» **PROVIDED ENTRIES**:
** Start **
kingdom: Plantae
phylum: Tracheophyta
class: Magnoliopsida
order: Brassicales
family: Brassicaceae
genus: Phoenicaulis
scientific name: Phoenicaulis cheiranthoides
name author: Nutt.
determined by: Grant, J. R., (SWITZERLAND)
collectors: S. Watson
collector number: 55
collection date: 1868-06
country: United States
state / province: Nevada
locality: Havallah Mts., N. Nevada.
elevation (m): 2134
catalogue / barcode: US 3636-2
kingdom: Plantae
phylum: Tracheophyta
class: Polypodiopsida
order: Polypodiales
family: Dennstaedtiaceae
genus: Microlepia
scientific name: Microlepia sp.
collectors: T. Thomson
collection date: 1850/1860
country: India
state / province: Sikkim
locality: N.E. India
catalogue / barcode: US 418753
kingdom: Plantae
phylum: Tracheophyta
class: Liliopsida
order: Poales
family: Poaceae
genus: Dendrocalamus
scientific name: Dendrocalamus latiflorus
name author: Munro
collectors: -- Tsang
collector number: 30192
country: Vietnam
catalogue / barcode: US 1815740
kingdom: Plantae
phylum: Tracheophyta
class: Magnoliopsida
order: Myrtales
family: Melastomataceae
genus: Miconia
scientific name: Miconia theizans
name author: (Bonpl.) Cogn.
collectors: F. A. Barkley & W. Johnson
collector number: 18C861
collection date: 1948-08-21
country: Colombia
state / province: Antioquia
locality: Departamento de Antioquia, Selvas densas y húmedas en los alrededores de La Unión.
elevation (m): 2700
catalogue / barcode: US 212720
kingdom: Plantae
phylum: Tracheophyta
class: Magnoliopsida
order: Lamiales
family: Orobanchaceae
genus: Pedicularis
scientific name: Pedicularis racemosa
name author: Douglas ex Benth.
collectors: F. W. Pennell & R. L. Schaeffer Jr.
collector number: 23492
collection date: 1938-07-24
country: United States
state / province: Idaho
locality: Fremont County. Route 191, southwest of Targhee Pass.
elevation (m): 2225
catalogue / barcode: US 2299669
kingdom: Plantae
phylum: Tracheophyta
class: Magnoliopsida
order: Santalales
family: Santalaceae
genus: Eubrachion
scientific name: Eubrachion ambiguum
** End **
» **EXERCISE**:
Convert every line of the items above into a Markdown table with the columns Row and Entry, numbering the rows in order and leaving out any blank lines.

» **SOLUTION BELOW**:
| Row | Entry |
|---|---|
| 1 | kingdom: Plantae |
| 2 | phylum: Tracheophyta |
| 3 | class: Magnoliopsida |
| 4 | order: Brassicales |
| 5 | family: Brassicaceae |
| 6 | genus: Phoenicaulis |
| 7 | scientific name: Phoenicaulis cheiranthoides |
| 8 | name author: Nutt. |
| 9 | determined by: Grant, J. R., (SWITZERLAND) |
| 10 | collectors: S. Watson |
| 11 | collector number: 55 |
| 12 | collection date: 1868-06 |
| 13 | country: United States |
| 14 | state / province: Nevada |
| 15 | locality: Havallah Mts., N. Nevada. |
| 16 | elevation (m): 2134 |
| 17 | catalogue / barcode: US 3636-2 |
| 18 | kingdom: Plantae |
| 19 | phylum: Tracheophyta |
| 20 | class: Polypodiopsida |
| 21 | order: Polypodiales |
| 22 | family: Dennstaedtiaceae |
| 23 | genus: Microlepia |
| 24 | scientific name: Microlepia sp. |
| 25 | collectors: T. Thomson |
| 26 | collection date: 1850/1860 |
| 27 | country: India |
| 28 | state / province: Sikkim |
| 29 | locality: N.E. India |
| 30 | catalogue / barcode: US 418753 |
| 31 | kingdom: Plantae |
| 32 | phylum: Tracheophyta |
| 33 | class: Liliopsida |
| 34 | order: Poales |
| 35 | family: Poaceae |
| 36 | genus: Dendrocalamus |
| 37 | scientific name: Dendrocalamus latiflorus |
| 38 | name author: Munro |
| 39 | collectors: -- Tsang |
| 40 | collector number: 30192 |
| 41 | country: Vietnam |
| 42 | catalogue / barcode: US 1815740 |
| 43 | kingdom: Plantae |
| 44 | phylum: Tracheophyta |
| 45 | class: Magnoliopsida |
| 46 | order: Myrtales |
| 47 | family: Melastomataceae |
| 48 | genus: Miconia |
| 49 | scientific name: Miconia theizans |
| 50 | name author: (Bonpl.) Cogn. |
| 51 | collectors: F. A. Barkley & W. Johnson |
| 52 | collector number: 18C861 |
| 53 | collection date: 1948-08-21 |
| 54 | country: Colombia |
| 55 | state / province: Antioquia |
| 56 | locality: Departamento de Antioquia, Selvas densas y húmedas en los alrededores de La Unión. |
| 57 | elevation (m): 2700 |
| 58 | catalogue / barcode: US 212720 |
| 59 | kingdom: Plantae |
| 60 | phylum: Tracheophyta |
| 61 | class: Magnoliopsida |
| 62 | order: Lamiales |
| 63 | family: Orobanchaceae |
| 64 | genus: Pedicularis |
| 65 | scientific name: Pedicularis racemosa |
| 66 | name author: Douglas ex Benth. |
| 67 | collectors: F. W. Pennell & R. L. Schaeffer Jr. |
| 68 | collector number: 23492 |
| 69 | collection date: 1938-07-24 |
| 70 | country: United States |
| 71 | state / province: Idaho |
| 72 | locality: Fremont County. Route 191, southwest of Targhee Pass. |
| 73 | elevation (m): 2225 |
| 74 | catalogue / barcode: US 2299669 |
| 75 | kingdom: Plantae |
| 76 | phylum: Tracheophyta |
| 77 | class: Magnoliopsida |
| 78 | order: Santalales |
| 79 | family: Santalaceae |
| 80 | genus: Eubrachion |
| 81 | scientific name: Eubrachion ambiguum |